The task of the university’s team of scientists is to adapt the Arctic fields to the requirements of low-carbon energy and produce high-margin goods, “universal bricks that can be used to build a new type of economy.” This does not mean that oil and gas extracted in the Arctic will become unclaimed. However, the share of primary raw materials in the structure of domestic exports should undoubtedly decrease at the expense of products with high added value. And hydrogen derivatives may well become one of the ways to achieve this goal, which will not only significantly reduce the anthropogenic impact on nature but also increase Russian budget revenues.
“Of course, we do not need to give up oil and gas production, as some hotheads in the West are calling for. It is clear that demand for them will continue to grow, primarily from Asian consumers. Hydrogen will never be able to fully replace them; nevertheless, we need to look for answers to the tightening rules of the game in foreign markets. One area is the development of renewable energy sources in regions where the climate is favorable. By the way, the first element in the Mendeleyev Table could be in high demand here, too. As you know, the main disadvantage of wind turbines and solar panels, which seriously limits their potential, is the lack of available technology for accumulating electricity on an industrial scale. Besides, existing storage systems are extremely sensitive to lower ambient temperatures, which makes it difficult to use them. But if we produce hydrogen from the excess flow energy, this will partially solve the problem of its accumulation,” continues Georgy Buslaev.

RAW DATA.
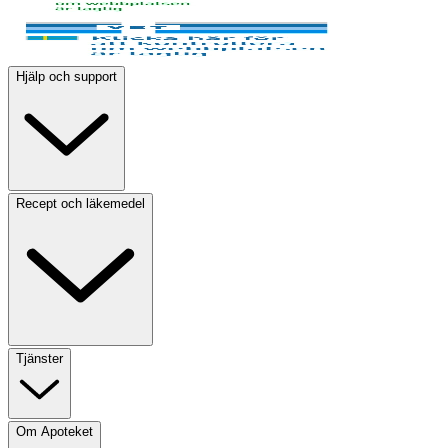
Hjälp och support
Recept och läkemedel
Tjänster
Om Apoteket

PROBLEM SET.
1. Rewrite the passage on Arctic hydrogen, starting with "The task of" and going on through "Russian budget revenues.", with "anthropogenic" changed to "human".
2. In the passage on Arctic hydrogen, which consumers are expected to drive the growing demand for oil and gas?
3. Extend the passage on Arctic hydrogen beyond its final sentence.

RESULTS OF THE EXERCISE.
1.
The task of the university’s team of scientists is to adapt the Arctic fields to the requirements of low-carbon energy and produce high-margin goods, “universal bricks that can be used to build a new type of economy.” This does not mean that oil and gas extracted in the Arctic will become unclaimed. However, the share of primary raw materials in the structure of domestic exports should undoubtedly decrease at the expense of products with high added value. And hydrogen derivatives may well become one of the ways to achieve this goal, which will not only significantly reduce the human impact on nature but also increase Russian budget revenues.

2. Asian consumers.

3.
Last December, Vladimir Putin declared that the future of Russia is directly linked to the development of the Arctic, including in terms of mineral production there. In the foreseeable future, Gazprom Neft plans to produce about 30% of its total output in the Arctic. Rosneft and Novatek are implementing projects there that require huge investments, including the construction of new infrastructure.
There is no doubt that in the next 10-15 years the Far North will turn into a region that brings in a significant part of the budget revenues. The practical task that businesses and scientists face today in this regard is not only to obtain products that are in demand on the market but also to reduce the carbon footprint. Hydrogen technologies are undoubtedly one of the tools to achieve this goal. At the same time, we can hardly expect them to occupy any significant niche in the global energy industry. For this purpose, H2 is too expensive to produce, aggressive to metals, and, most importantly, explosive. The question of whether and when science will be able to compensate for these significant disadvantages remains open at this stage.